> _Records provided_
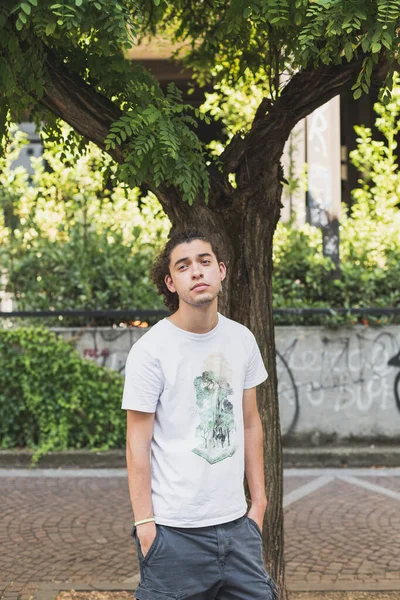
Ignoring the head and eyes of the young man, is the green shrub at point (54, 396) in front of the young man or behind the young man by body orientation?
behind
* * *
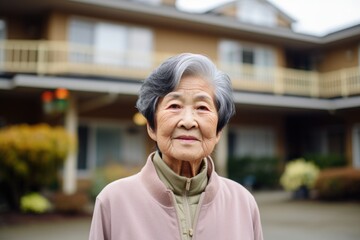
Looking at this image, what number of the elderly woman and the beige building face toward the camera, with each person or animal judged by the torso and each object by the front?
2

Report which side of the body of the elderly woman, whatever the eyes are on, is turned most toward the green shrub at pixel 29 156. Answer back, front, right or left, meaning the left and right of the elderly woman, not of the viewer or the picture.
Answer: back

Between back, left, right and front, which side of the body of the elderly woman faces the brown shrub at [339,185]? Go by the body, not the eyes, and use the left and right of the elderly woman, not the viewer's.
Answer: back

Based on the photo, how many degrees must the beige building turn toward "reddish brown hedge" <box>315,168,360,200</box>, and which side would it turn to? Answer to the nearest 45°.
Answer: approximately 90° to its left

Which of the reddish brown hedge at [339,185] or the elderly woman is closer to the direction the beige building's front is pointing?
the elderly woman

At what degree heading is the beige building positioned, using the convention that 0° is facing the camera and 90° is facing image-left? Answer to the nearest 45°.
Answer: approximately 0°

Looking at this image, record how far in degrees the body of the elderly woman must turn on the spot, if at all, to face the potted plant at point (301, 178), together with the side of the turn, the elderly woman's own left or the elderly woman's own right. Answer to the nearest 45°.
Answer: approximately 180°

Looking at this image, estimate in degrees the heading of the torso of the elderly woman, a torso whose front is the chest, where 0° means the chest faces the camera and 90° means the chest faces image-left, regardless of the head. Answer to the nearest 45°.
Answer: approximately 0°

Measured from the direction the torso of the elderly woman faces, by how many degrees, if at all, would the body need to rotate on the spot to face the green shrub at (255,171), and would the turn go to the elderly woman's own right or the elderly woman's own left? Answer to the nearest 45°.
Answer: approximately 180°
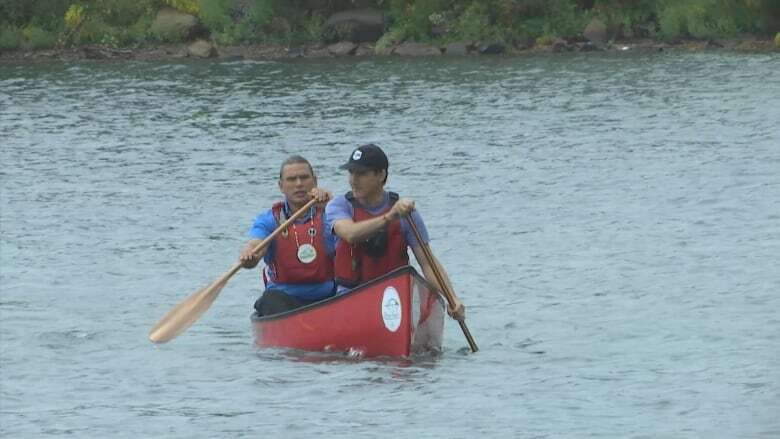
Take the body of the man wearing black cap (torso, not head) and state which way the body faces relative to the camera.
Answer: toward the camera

> _Work task_
Copy out the lines from the one containing "At what degree" through the one containing "Answer: toward the camera", both included, and omit the pictures.

> _Expected answer_
At what degree heading is the beige building positioned, using the convention that 0° is facing the camera and 90° is facing image-left? Answer to the nearest 45°.
Answer: approximately 0°

Looking at this image, record how far in degrees the body of the elderly woman must turn on the spot, if at all, to face the potted plant at point (301, 178), together with the side of the turn, the elderly woman's own left or the elderly woman's own right. Answer to the nearest 45°.
Answer: approximately 180°

Looking at this image, estimate in degrees the heading of the torso of the elderly woman, a torso whose front is the chest, where 0° means the chest faces the camera and 90° means the chest faces image-left, regardless of the head. Answer to the nearest 45°.
Answer: approximately 0°

Measured from the direction the torso of the elderly woman faces, by how many degrees, if at all, would the body need to rotate on the spot to face the green shrub at (255,171), and would the turn go to the elderly woman's own right or the elderly woman's own left? Answer to the nearest 45°.
Answer: approximately 180°
Take the body of the man wearing black cap (torso, not head) and state which way the body faces relative to the camera.
Answer: toward the camera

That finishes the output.